The company expects to use up to $40 million of the net proceeds from the offering to repurchase shares of common stock concurrently with the pricing of the offering in privately negotiated transactions. The share repurchases of up to $40 million will be allocated from the remaining $80 million of availability under the company’s $100 million stock purchase program authorized by the Board of Directors in 2014. The company expects to use the remaining proceeds to repurchase, in privately negotiated transactions concurrently with this offering, or repay, at maturity, the $56.8 million outstanding aggregate principal amount of its 3.25% convertible senior notes due 2019 (the “2019 notes”), and for general corporate purposes.



This press release does not constitute an offer to sell or a solicitation of an offer to buy any notes or the shares of common stock, if any, issuable upon conversion of the notes. The notes or common stock issuable upon conversion of the notes will not be sold in any state or jurisdiction where the offer, solicitation or sale is unlawful. The offer and sale of the notes or shares of the company’s common stock, if any, issuable upon conversion of the notes have not been registered under the Securities Act, or applicable state securities laws, and the notes and such shares will not be offered or sold in the United States or to U.S. persons absent registration or an applicable exemption from the registration requirements of the Securities Act and applicable state securities laws.



About Green Plains Inc.

Green Plains Inc. (NASDAQ:GPRE) is a diversified commodity-processing business with operations related to ethanol production, grain handling and storage, cattle feeding, and commodity marketing and logistics services. The company is one of the leading producers of ethanol in the world and, through its adjacent businesses, is focused on the production of high-protein feed ingredients and export growth opportunities. Green Plains owns a 49.1% limited partner interest and a 2.0% general partner interest in Green Plains Partners.
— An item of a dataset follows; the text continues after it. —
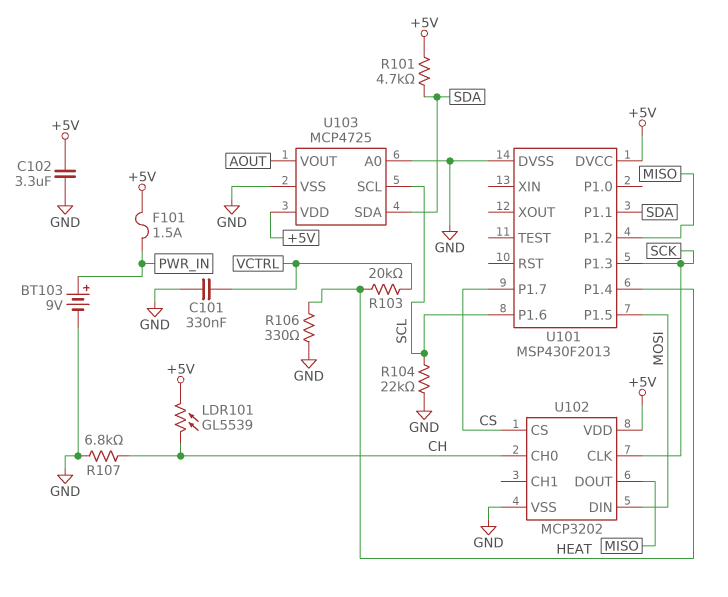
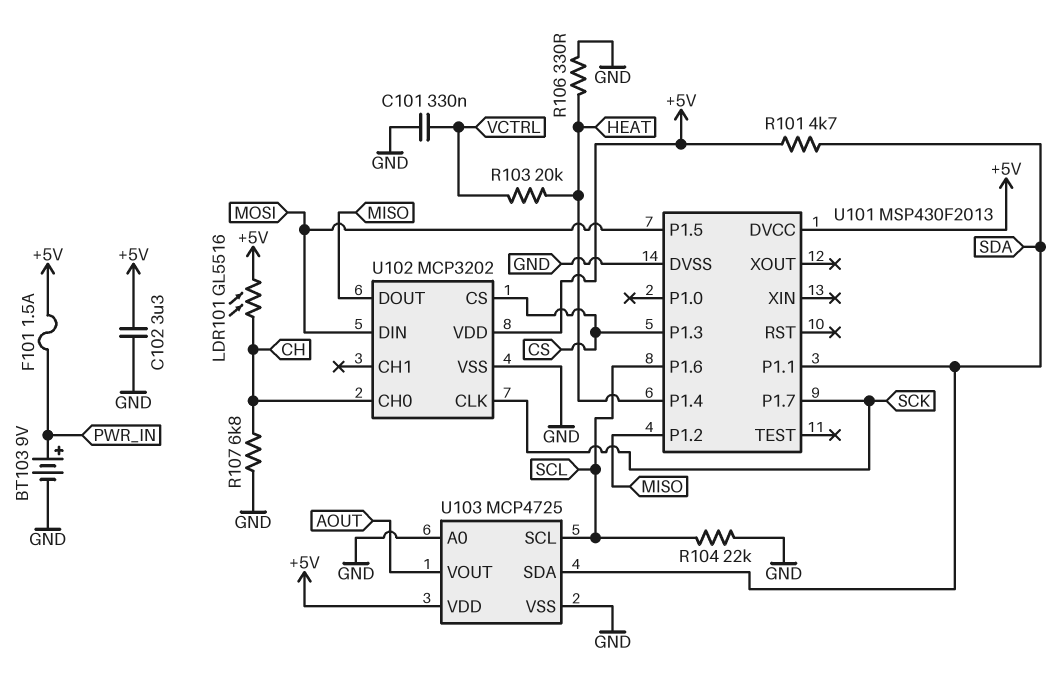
LDR101: GL5539 (+5V, CH) -> GL5516 (+5V, CH)
U101 pin P1.3: SCK -> CS
U101 pin P1.7: CS -> SCK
Forward-Looking Statements

This news release includes forward-looking statements within the meaning of the Private Securities Litigation Reform Act of 1995, as amended. Forward-looking statements reflect management’s current views, which are subject to risks and uncertainties including, but not limited to, anticipated financial and operating results, plans and objectives that are not historical in nature. These statements may be identified by words such as “believe,” “expect,” “may,” “should,” “will” and similar expressions. Factors that could cause actual results to differ materially from those expressed or implied include: competition in the industries in which Green Plains operates; commodity market risks, financial market risks; counterparty risks; risks associated with changes to federal policy or regulation, including changes to tax laws; risks related to closing and achieving anticipated results from acquisitions and disposals. Other factors can include risks associated with the Green Plains’ ability to successfully complete the sale of assets related to the company’s announced portfolio optimization plan or achieve anticipated savings from Project 24, and realized benefits from high-protein technology investment and other risks discussed in Green Plains’ reports filed with the Securities and Exchange Commission. Investors are cautioned not to place undue reliance on forward-looking statements, which speak only as of the date of this news release. Green Plains assumes no obligation to update any such forward-looking statements, except as required by law.